--- Partes del ejercicio ---
1. Traduce al inglés esta oración del texto sobre el castillo de Burgalimar: "No parece una ruina aislada, sino una fortaleza todavía capaz de ordenar el paisaje."
2. Copia sin cambios el fragmento del texto sobre el castillo de Burgalimar que va desde "Esa estructura explica" hasta "en mampostería irregular.".

--- Texto seleccionado ---
________________________

Baños de la Encina aparece desde lejos, coronado por una fortaleza rojiza que parece más grande que el propio pueblo. En este rincón de Jaén, el castillo de Burgalimar domina el cerro del Cueto y marca toda la escapada.
La imagen tiene una fuerza inmediata: murallas altas, almenas, torres cuadradas y una silueta compacta que recuerda la frontera medieval de al-Ándalus. No parece una ruina aislada, sino una fortaleza todavía capaz de ordenar el paisaje.
La fama del castillo se apoya en una tradición muy poderosa. Durante años se ha presentado como una fortaleza califal vinculada a Al-Hakam II y al año 968, a partir de una inscripción conservada en el Museo Arqueológico Nacional.
El dato que sostiene el titular está en sus murallas. El Ayuntamiento de Baños de la Encina describe un recinto con catorce torres de tendencia cuadrada, aunque en origen pudieron ser quince antes de la construcción cristiana de la torre del homenaje.
Esa estructura explica por qué Burgalimar suele aparecer entre las fortalezas andalusíes mejor conservadas de España. El recinto exterior está realizado en tapial de argamasa, mientras que la torre del Homenaje fue levantada después en mampostería irregular.

________________________

--- Información mostrada ---
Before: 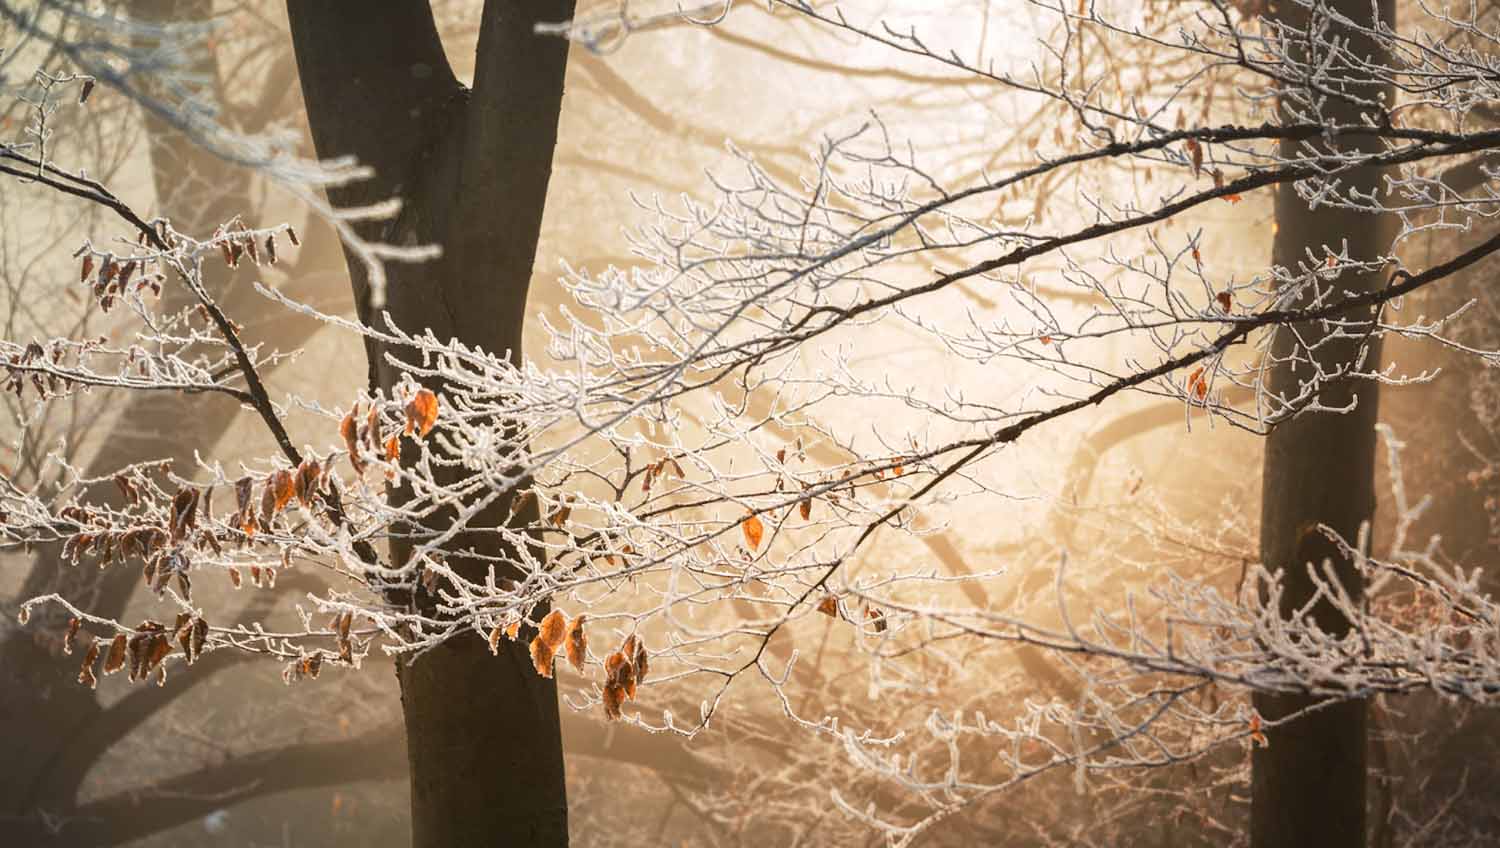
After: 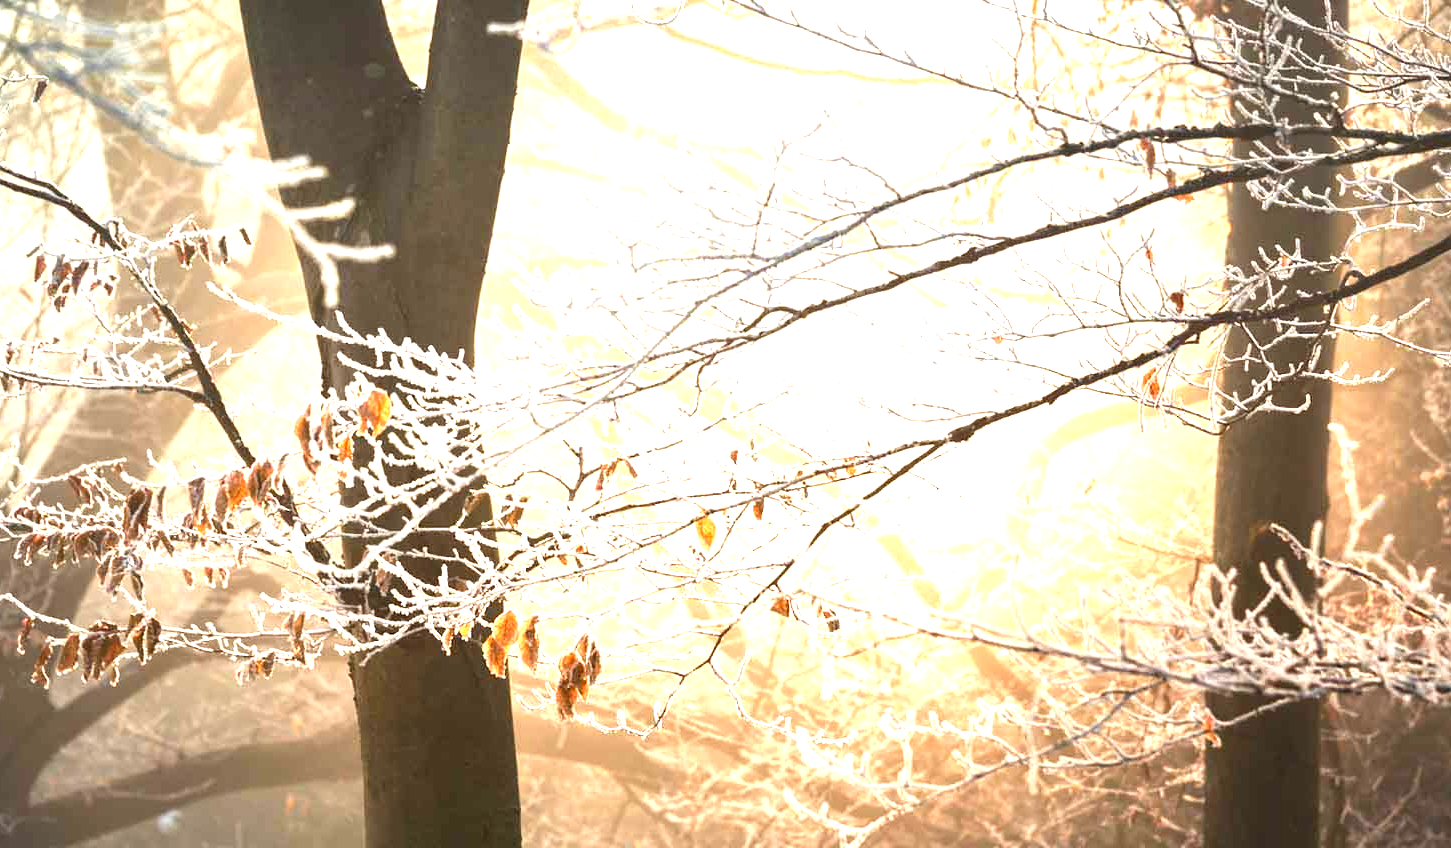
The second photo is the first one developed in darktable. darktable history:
crop and rotate: left 3.238%
exposure: black level correction 0, exposure 1.388 EV, compensate exposure bias true, compensate highlight preservation false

________________________

--- Soluciones por tarea ---
1. It does not look like an isolated ruin, but rather like a fortress still capable of ordering the landscape.

2.
Esa estructura explica por qué Burgalimar suele aparecer entre las fortalezas andalusíes mejor conservadas de España. El recinto exterior está realizado en tapial de argamasa, mientras que la torre del Homenaje fue levantada después en mampostería irregular.